**Source passage**
"""

What don't I understand?

image
As the associated image documents, when I download one sample (2022) of PUMS 1-year household data, select just City of Chicago, and then look at SERIAL, which is supposed to be unique, 52.4% of household records have duplicate serial numbers.

I replied to your other forum post on the same question, but will reply again here for other users who may have similar questions.

By default, IPUMS USA data are person-level microdata, meaning each row or observation is a person. Each column is a variable that describes a person-level characteristic or household-level characteristic; household-level variables are automatically appended to person records.

In IPUMS USA, the two variables SAMPLE and SERIAL uniquely identify households. The three variables SAMPLE, SERIAL, and PERNUM uniquely identify persons. While SAMPLE and SERIAL uniquely identify households, if your data extract includes person records as well as household records (as you stated), you will still have multiple observations associated with many of the households; many households include multiple household members. If your data extract includes only household records, then you will have just one observation per household.

Thanks for your prompt reply. I’m quite used to joining person and household data, and since I was only reading the census bureau documentation for PUMS I had no clue that doing extractions using the household and person buttons separately somehow brought in additional unexpected records.

I find that if I A) take one year of my household data (chosen, as above, just using the household button) and select out all duplicated SERIALs, and then B) take the same year of person data (selected only using the person button) and select out all of the duplicated SERIALs, I get a one-to-one match.

However, I am clearly losing Rs from multiple R households; the resulting cases all have a PERNUM of 1. My question is, how can I purge my person file of “excess” person records, so there is one record per R. Then I can do a clean few-to-many join to match household data to person data.

"""

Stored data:
"""

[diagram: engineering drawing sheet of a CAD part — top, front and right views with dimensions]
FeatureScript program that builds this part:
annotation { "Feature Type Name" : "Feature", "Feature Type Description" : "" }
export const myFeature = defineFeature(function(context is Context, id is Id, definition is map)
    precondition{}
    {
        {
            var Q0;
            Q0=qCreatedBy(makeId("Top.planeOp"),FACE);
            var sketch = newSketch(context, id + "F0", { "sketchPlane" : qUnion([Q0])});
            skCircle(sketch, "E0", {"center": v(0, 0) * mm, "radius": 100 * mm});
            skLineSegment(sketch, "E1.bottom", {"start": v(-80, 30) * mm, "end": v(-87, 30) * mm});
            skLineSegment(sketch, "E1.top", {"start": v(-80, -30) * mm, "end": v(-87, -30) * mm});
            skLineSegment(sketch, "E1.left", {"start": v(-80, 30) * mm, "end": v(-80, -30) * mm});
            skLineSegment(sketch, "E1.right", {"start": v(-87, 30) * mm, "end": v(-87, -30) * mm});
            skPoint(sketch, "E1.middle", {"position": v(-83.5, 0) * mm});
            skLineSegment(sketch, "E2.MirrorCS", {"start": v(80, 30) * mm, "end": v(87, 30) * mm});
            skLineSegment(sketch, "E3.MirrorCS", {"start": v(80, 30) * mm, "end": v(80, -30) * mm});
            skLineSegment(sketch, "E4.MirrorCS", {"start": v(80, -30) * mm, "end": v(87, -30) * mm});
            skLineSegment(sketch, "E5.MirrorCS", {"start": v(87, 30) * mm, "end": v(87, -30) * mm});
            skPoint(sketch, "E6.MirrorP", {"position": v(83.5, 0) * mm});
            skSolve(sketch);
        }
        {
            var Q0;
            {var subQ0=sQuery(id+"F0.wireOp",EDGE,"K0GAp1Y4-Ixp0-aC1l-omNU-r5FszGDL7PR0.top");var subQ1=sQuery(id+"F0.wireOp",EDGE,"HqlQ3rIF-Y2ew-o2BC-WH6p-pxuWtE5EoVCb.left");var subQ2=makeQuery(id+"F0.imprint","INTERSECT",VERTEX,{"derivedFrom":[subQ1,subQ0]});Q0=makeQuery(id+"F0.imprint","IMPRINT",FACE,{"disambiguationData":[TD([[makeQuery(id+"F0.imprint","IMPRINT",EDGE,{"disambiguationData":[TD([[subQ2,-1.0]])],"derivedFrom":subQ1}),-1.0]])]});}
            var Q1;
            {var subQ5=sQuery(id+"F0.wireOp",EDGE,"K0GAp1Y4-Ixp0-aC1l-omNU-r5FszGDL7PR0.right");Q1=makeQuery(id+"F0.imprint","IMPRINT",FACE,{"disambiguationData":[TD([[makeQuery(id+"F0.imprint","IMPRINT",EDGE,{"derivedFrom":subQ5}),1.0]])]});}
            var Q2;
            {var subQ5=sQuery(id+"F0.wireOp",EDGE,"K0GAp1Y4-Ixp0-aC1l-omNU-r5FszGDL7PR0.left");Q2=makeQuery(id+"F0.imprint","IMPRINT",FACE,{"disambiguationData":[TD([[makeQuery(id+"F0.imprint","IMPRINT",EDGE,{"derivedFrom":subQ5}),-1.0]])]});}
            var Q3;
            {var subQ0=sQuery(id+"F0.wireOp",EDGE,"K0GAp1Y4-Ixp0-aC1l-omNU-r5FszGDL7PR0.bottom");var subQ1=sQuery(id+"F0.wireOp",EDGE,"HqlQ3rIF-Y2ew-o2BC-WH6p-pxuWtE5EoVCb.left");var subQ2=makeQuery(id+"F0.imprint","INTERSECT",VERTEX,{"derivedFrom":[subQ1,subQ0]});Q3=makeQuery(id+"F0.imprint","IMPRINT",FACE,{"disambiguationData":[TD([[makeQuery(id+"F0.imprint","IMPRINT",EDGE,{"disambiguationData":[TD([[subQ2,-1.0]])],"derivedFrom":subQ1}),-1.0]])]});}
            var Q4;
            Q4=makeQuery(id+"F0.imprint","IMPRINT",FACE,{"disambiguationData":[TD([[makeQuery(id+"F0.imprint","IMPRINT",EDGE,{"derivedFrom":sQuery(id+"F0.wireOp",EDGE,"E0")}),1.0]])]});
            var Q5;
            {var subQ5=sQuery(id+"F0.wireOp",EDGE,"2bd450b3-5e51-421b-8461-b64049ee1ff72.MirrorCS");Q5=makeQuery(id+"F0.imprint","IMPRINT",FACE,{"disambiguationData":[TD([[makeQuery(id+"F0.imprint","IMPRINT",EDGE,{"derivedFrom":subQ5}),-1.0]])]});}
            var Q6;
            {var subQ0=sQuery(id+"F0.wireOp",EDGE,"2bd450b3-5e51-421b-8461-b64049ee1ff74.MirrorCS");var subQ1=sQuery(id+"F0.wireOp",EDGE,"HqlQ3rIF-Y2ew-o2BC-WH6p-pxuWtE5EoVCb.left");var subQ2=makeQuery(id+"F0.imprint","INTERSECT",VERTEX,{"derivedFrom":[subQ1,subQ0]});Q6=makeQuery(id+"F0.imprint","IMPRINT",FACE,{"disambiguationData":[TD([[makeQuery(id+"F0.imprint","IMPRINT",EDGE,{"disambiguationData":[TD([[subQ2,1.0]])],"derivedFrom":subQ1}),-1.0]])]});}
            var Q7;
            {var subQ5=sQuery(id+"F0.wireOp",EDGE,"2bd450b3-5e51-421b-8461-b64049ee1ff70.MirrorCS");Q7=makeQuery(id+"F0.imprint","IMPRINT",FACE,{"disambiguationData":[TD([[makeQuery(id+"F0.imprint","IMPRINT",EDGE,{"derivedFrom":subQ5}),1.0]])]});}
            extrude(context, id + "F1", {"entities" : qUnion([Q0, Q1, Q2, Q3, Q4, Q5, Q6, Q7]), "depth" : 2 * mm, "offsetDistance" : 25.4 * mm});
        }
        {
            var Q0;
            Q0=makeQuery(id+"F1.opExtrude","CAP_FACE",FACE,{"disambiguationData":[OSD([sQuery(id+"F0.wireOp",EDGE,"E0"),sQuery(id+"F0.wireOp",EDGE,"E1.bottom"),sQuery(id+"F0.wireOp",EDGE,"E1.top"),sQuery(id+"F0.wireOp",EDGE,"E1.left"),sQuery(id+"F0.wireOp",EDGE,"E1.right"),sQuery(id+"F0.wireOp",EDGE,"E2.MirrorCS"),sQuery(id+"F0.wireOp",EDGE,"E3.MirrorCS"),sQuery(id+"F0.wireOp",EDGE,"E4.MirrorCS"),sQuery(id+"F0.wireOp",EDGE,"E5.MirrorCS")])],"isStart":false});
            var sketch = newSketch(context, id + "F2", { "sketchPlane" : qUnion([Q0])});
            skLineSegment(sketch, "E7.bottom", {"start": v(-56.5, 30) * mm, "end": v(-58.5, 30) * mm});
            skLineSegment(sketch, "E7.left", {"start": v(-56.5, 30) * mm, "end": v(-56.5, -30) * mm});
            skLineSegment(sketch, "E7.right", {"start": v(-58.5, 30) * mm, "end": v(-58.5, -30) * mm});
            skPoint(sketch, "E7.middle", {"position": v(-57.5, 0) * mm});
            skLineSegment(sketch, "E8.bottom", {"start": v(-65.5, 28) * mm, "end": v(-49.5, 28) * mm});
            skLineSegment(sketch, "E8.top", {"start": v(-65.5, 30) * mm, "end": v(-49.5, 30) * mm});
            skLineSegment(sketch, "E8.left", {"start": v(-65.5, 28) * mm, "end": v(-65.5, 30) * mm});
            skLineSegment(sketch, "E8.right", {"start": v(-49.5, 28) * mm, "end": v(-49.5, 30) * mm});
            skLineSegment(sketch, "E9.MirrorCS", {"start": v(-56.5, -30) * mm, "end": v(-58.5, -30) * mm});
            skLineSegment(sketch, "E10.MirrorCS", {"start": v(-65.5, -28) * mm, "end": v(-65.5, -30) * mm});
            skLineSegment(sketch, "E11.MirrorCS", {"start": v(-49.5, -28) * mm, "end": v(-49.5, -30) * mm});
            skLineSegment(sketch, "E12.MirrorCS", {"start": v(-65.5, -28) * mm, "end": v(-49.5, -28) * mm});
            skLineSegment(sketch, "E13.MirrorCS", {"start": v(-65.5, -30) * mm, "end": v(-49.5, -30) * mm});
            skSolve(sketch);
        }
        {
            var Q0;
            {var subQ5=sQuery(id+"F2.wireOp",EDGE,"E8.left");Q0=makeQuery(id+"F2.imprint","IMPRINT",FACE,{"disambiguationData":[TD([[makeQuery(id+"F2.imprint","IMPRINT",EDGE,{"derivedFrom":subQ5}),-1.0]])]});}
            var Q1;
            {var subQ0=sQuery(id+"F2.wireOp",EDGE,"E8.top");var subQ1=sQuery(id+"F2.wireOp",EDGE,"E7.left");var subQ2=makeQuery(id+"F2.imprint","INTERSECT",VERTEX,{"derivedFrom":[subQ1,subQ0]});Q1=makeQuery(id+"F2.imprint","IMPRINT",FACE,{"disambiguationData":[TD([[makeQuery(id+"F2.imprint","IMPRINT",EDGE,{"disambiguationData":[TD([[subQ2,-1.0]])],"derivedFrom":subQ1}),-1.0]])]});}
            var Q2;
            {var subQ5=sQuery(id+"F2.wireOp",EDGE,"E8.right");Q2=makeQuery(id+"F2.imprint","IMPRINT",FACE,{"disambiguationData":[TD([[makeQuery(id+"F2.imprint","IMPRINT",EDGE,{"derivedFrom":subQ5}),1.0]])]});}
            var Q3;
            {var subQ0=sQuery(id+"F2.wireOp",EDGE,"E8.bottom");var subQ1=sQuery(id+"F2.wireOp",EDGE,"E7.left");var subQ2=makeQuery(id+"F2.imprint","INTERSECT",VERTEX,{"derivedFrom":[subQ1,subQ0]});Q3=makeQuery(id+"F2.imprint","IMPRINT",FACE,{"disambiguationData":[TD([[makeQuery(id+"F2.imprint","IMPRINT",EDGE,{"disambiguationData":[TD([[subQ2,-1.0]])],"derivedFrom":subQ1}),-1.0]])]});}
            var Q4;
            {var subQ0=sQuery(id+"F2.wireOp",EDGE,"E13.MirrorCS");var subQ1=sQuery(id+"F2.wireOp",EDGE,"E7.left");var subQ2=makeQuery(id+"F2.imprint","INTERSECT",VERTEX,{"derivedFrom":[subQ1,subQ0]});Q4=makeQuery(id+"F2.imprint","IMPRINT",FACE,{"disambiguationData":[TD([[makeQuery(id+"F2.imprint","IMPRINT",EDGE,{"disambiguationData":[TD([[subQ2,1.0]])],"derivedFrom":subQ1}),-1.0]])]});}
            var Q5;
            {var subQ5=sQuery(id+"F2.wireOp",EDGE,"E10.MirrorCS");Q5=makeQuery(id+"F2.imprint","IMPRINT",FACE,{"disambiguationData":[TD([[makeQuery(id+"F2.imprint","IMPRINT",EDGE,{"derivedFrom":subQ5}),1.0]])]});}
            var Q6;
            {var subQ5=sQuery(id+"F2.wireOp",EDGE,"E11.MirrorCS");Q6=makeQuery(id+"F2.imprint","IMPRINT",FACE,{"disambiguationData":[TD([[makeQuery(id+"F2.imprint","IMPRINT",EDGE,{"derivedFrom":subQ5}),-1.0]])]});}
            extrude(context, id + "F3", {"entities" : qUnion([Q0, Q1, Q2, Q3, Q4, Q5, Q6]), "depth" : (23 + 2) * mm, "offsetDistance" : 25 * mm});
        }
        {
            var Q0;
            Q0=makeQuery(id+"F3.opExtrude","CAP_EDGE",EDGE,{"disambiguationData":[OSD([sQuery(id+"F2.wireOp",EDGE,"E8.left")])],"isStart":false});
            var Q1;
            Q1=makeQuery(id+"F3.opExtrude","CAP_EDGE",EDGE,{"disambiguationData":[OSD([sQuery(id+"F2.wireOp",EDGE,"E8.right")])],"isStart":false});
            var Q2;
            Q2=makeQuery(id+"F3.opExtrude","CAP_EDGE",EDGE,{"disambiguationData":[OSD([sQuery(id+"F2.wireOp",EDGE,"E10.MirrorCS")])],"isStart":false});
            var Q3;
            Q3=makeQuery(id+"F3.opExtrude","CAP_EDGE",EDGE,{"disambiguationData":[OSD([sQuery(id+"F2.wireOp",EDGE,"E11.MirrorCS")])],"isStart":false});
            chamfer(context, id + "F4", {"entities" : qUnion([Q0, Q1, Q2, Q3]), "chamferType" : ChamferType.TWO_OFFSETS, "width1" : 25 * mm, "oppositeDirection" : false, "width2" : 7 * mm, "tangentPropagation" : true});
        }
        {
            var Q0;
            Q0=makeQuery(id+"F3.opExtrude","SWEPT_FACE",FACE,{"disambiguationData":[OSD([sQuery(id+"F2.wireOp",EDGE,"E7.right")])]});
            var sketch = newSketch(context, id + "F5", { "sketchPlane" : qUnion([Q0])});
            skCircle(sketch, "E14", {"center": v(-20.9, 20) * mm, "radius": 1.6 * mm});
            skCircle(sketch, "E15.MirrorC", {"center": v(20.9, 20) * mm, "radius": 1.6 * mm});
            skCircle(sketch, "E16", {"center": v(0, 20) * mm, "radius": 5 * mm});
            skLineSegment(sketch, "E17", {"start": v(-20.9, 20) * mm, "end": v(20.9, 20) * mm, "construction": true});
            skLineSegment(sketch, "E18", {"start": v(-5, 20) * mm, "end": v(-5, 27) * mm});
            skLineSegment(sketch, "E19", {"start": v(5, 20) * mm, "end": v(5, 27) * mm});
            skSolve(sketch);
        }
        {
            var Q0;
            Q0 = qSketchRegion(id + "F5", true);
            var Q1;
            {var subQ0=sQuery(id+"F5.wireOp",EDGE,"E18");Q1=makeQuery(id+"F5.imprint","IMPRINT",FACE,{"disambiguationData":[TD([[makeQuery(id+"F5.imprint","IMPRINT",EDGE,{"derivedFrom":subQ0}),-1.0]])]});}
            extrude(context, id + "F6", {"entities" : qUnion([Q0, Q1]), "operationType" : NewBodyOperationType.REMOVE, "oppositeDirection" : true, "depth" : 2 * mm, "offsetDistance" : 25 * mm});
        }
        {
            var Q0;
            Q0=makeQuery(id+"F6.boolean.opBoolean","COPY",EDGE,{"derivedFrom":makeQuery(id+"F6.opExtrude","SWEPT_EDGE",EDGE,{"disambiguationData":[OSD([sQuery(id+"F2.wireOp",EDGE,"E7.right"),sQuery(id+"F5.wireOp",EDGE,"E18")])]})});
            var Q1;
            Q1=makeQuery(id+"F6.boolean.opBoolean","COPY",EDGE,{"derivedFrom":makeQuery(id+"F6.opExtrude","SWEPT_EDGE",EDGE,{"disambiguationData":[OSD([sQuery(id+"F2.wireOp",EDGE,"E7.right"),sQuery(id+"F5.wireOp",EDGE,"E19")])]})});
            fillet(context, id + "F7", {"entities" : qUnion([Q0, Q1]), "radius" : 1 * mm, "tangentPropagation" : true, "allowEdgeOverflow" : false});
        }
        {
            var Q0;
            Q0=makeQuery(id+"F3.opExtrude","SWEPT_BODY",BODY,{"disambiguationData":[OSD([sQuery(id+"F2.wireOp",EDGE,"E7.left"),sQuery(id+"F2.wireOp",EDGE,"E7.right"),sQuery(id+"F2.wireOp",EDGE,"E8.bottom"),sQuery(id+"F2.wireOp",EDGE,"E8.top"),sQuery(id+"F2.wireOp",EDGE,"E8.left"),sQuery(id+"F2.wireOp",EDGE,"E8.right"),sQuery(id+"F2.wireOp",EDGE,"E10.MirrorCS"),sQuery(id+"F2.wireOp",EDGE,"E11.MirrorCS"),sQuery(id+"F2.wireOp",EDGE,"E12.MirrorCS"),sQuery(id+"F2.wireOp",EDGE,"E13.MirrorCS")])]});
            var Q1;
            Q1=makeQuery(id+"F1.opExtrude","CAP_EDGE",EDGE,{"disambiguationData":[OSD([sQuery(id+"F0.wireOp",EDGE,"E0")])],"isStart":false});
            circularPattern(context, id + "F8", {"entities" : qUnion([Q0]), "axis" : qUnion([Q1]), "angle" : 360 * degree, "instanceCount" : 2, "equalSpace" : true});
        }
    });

"""

**Work instructions**
A – Retype the stretch of the thread on duplicate SERIAL numbers from "Thanks for your" through "a one-to-one match.".
B – Write the next part of the thread on duplicate SERIAL numbers, picking up after its final sentence.

**Answers given**
A –
Thanks for your prompt reply. I’m quite used to joining person and household data, and since I was only reading the census bureau documentation for PUMS I had no clue that doing extractions using the household and person buttons separately somehow brought in additional unexpected records.

I find that if I A) take one year of my household data (chosen, as above, just using the household button) and select out all duplicated SERIALs, and then B) take the same year of person data (selected only using the person button) and select out all of the duplicated SERIALs, I get a one-to-one match.

B –
I also tried to download data selecting via a mixture of the household and person buttons. I’m not sure what I have gotten, and I found that a key variable CITY (I just do Chicago) was trashed unless I radically reduced the number of variables selected. This led me to process (I thought) household and person variables separately. And thus my hope to continue downloading and matching separate subfiles.

Thanks again.

In IPUMS USA, the default data format is person-level records that also have household-level variables appended to them. Accordingly, there is no need to match or link household records to person records if you wish to have the information all on the person record. Any information available on the household record can also be added to the person records for each person in the household; you just need to add the household variables you want to your data extract, and then create a person-level extract (as opposed to a hierarchical extract, which contains both household and person records, or a household record only extract). Below is a description of each extract format which I hope will be helpful for your understanding of how household records, person records, household-level variables, and person-level variables work.

Person-level rectangular extracts contain only person records. Each row or observation represents a person. These extracts include all person and household variables that were added to the extract. You do not need to do anything extra to add household variables to person records in these extracts; just add the variables to the data cart. Here is what a person-level rectangular extract looks like:


As you can see, the household-level variables SERIAL, CITY, and STATEFIP are appended to the person records, along with the person-level variables.

Household only extracts contain only household records. Each row or observation represents a household. There are no person records in these extracts, and no person variables (since there are no persons to apply them to). Here is what a household records only extract looks like:


As you can see, there are only household records and no person records or person-level variables.

Hierarchical extracts contain household records and person records. The person records are organized under the household record of the household they are part of. In these extracts, household-level variables are not automatically appended to person records, and they appear on household records only. Here is what a hierarchical extract looks like:

As you can see, there is a household record with household variables on it, and person records underneath the household record of the household the person belongs to. The person records have only person-level variables attached to them, and do not have household variables attached.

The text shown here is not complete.